Early results from a phase 2 trial (NCT03019640) have shown promising outcomes for patients with B-cell non-Hodgkin lymphoma (NHL) undergoing treatment with cord blood-derived natural killer (NK) immunotherapy alongside high-dose chemotherapy and autologous stem cell transplant (ASCT). The trial focused on the potential of this novel cellular therapy in inducing early antitumor responses.
Patients aged 15 to 70 with B-cell NHL, excluding primary central nervous system lymphoma, were eligible for the study provided they had adequate end-organ function, an ECOG performance status of 0 or 1, and prior apheresis of ≥2 x 10^6 CD34+ cells/Kg. The treatment regimen included intravenous carmustine, etoposide, cytarabine, melphalan, and oral lenalidomide, with CD20-positive patients also receiving rituximab.
Cord blood-derived expanded allogeneic NK cells were administered intravenously five days prior to ASCT, followed by daily subcutaneous filgrastim starting five days post-ASCT. The study's primary endpoint was 30-day treatment-related mortality, with secondary endpoints including relapse-free survival (RFS), overall survival, and NK cell persistence.

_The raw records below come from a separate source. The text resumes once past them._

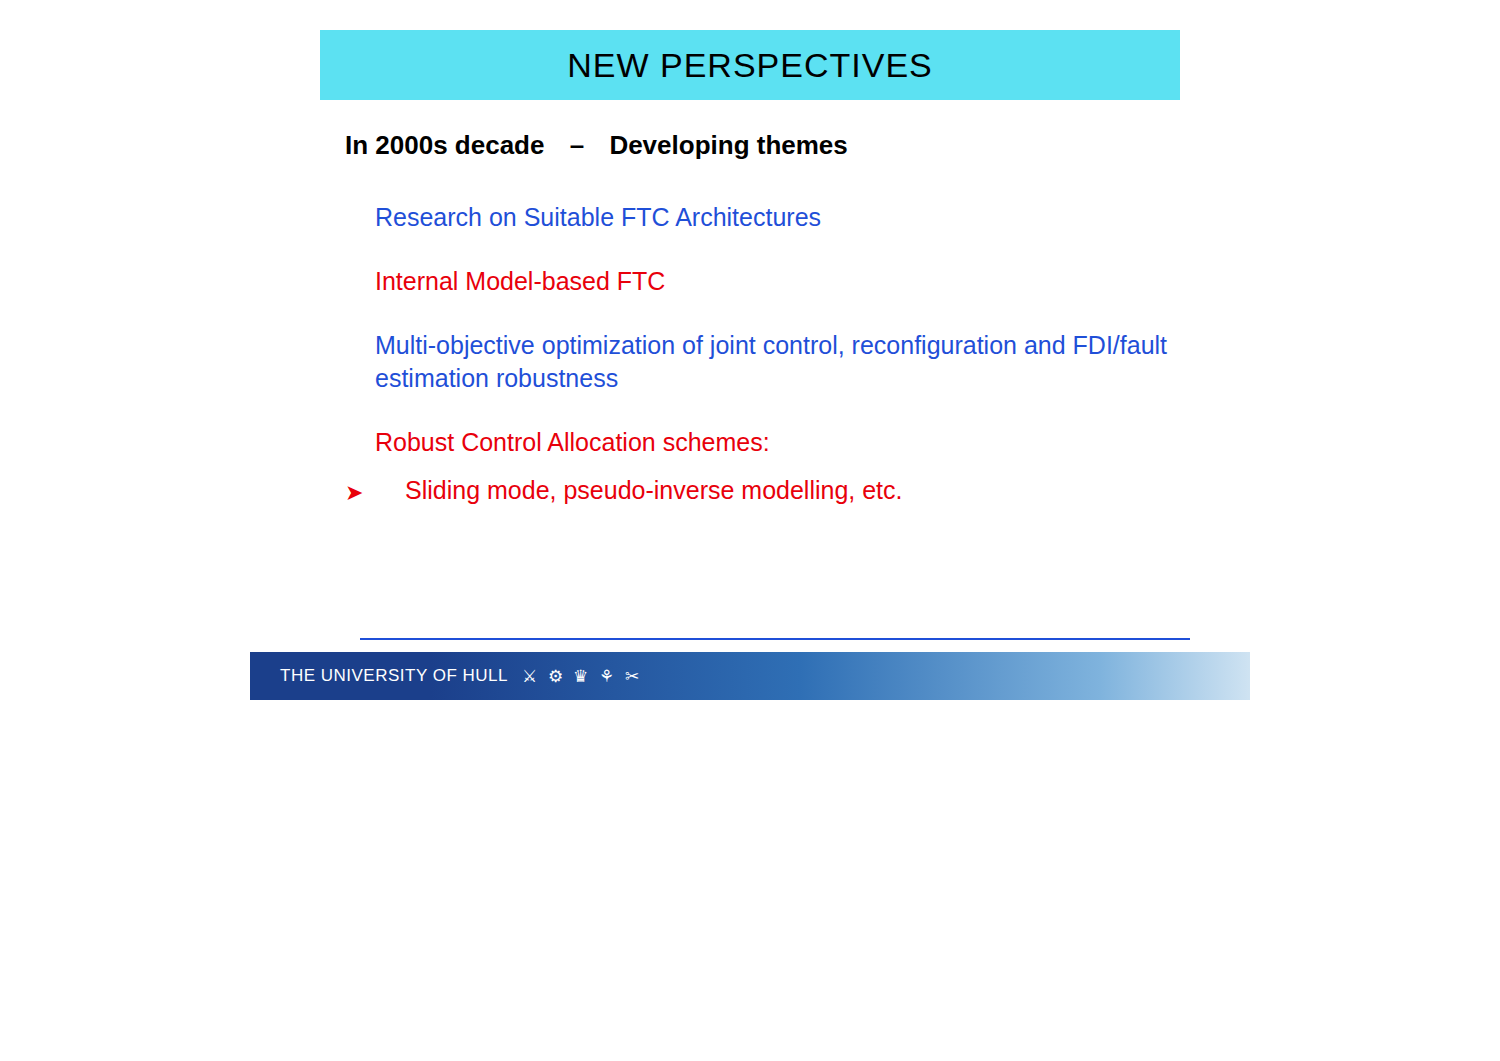NEW PERSPECTIVES
In 2000s decade – Developing themes
Research on Suitable FTC Architectures
Internal Model-based FTC
Multi-objective optimization of joint control, reconfiguration and FDI/fault estimation robustness
Robust Control Allocation schemes:
➤ Sliding mode, pseudo-inverse modelling, etc.
THE UNIVERSITY OF HULL ⚔ ⚙ ♛ ⚘ ✂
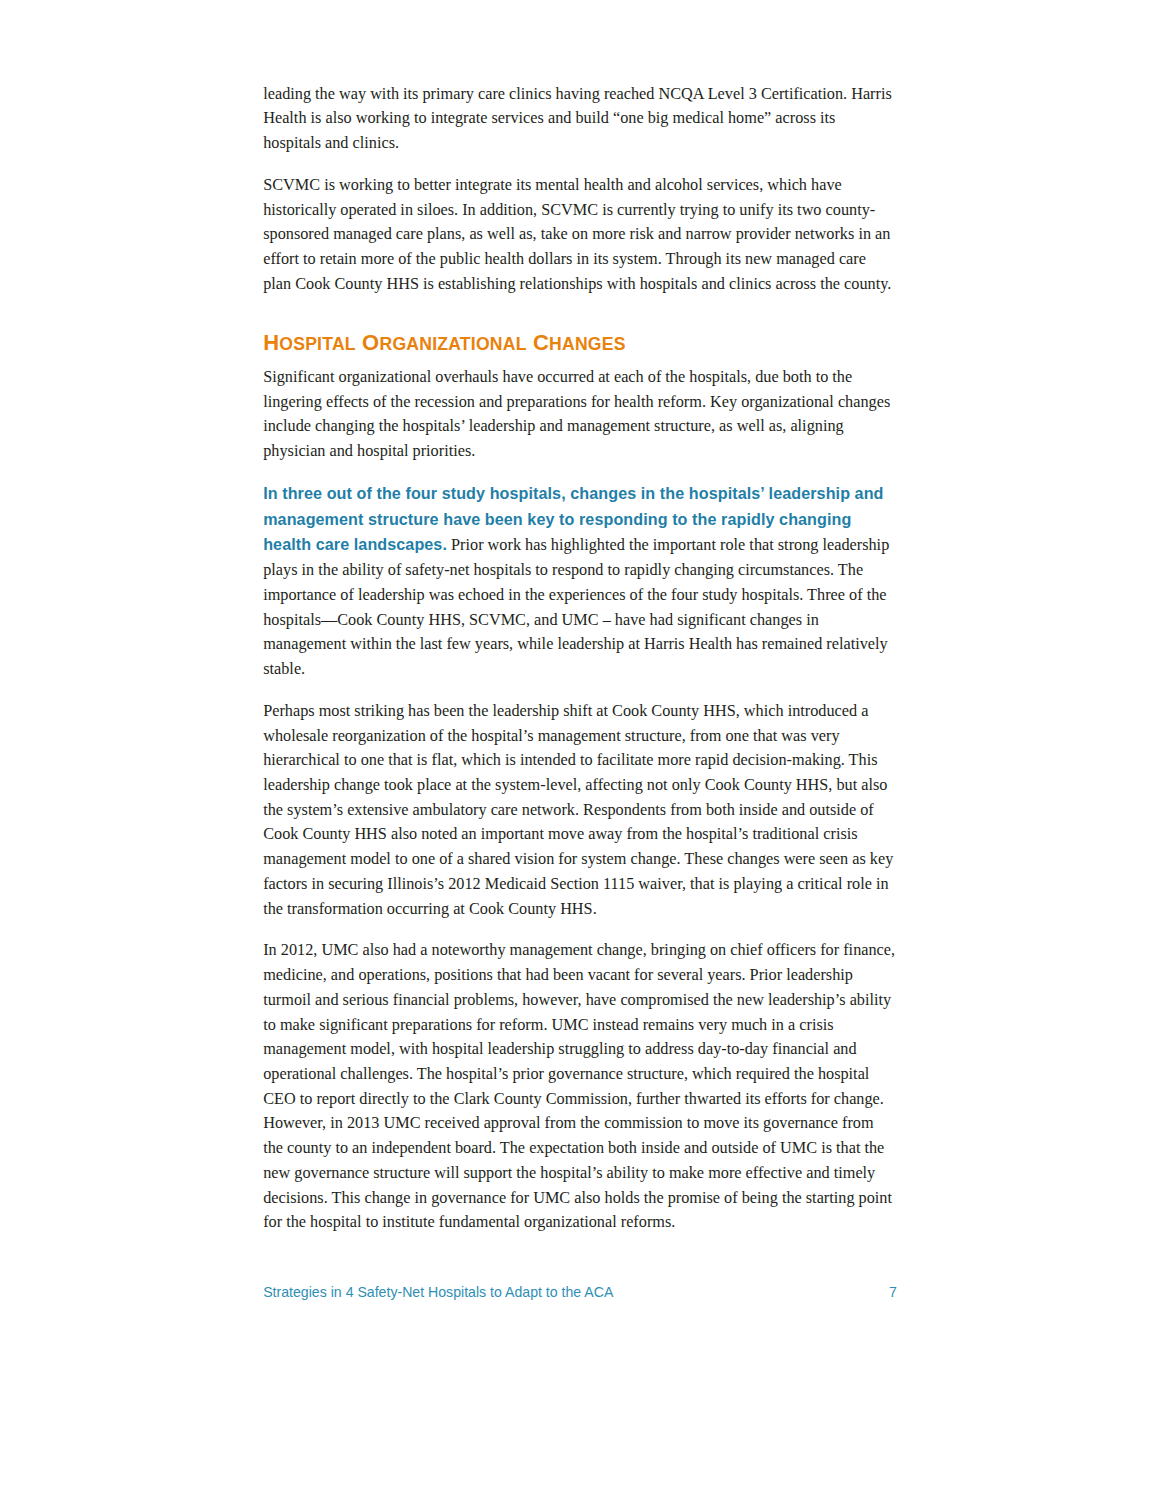leading the way with its primary care clinics having reached NCQA Level 3 Certification. Harris Health is also working to integrate services and build “one big medical home” across its hospitals and clinics.
SCVMC is working to better integrate its mental health and alcohol services, which have historically operated in siloes. In addition, SCVMC is currently trying to unify its two county-sponsored managed care plans, as well as, take on more risk and narrow provider networks in an effort to retain more of the public health dollars in its system. Through its new managed care plan Cook County HHS is establishing relationships with hospitals and clinics across the county.
HOSPITAL ORGANIZATIONAL CHANGES
Significant organizational overhauls have occurred at each of the hospitals, due both to the lingering effects of the recession and preparations for health reform. Key organizational changes include changing the hospitals’ leadership and management structure, as well as, aligning physician and hospital priorities.
In three out of the four study hospitals, changes in the hospitals’ leadership and management structure have been key to responding to the rapidly changing health care landscapes. Prior work has highlighted the important role that strong leadership plays in the ability of safety-net hospitals to respond to rapidly changing circumstances. The importance of leadership was echoed in the experiences of the four study hospitals. Three of the hospitals—Cook County HHS, SCVMC, and UMC – have had significant changes in management within the last few years, while leadership at Harris Health has remained relatively stable.
Perhaps most striking has been the leadership shift at Cook County HHS, which introduced a wholesale reorganization of the hospital’s management structure, from one that was very hierarchical to one that is flat, which is intended to facilitate more rapid decision-making. This leadership change took place at the system-level, affecting not only Cook County HHS, but also the system’s extensive ambulatory care network. Respondents from both inside and outside of Cook County HHS also noted an important move away from the hospital’s traditional crisis management model to one of a shared vision for system change. These changes were seen as key factors in securing Illinois’s 2012 Medicaid Section 1115 waiver, that is playing a critical role in the transformation occurring at Cook County HHS.
In 2012, UMC also had a noteworthy management change, bringing on chief officers for finance, medicine, and operations, positions that had been vacant for several years. Prior leadership turmoil and serious financial problems, however, have compromised the new leadership’s ability to make significant preparations for reform. UMC instead remains very much in a crisis management model, with hospital leadership struggling to address day-to-day financial and operational challenges. The hospital’s prior governance structure, which required the hospital CEO to report directly to the Clark County Commission, further thwarted its efforts for change. However, in 2013 UMC received approval from the commission to move its governance from the county to an independent board. The expectation both inside and outside of UMC is that the new governance structure will support the hospital’s ability to make more effective and timely decisions. This change in governance for UMC also holds the promise of being the starting point for the hospital to institute fundamental organizational reforms.
Strategies in 4 Safety-Net Hospitals to Adapt to the ACA 7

Among the 19 treated patients, the median age was 60 years, with the majority being male and having diffuse large B-cell lymphoma (DLBCL). Response assessments through PET at ASCT showed a complete response in 78.9% of patients, partial response in 15.8%, and progressive disease in 5.3%. The study found that cord blood-derived NK cells were expanded significantly and maintained high viability, with NK cells detectable in the peripheral blood for a mean of 2 weeks.
At a median follow-up of 18 months, the RFS rate was 68%, and the overall survival rate was 84%. The study concluded that expanded and highly purified cord blood-derived NK immunotherapy is safe and shows promise in combination with high-dose chemotherapy and ASCT for treating B-cell NHL.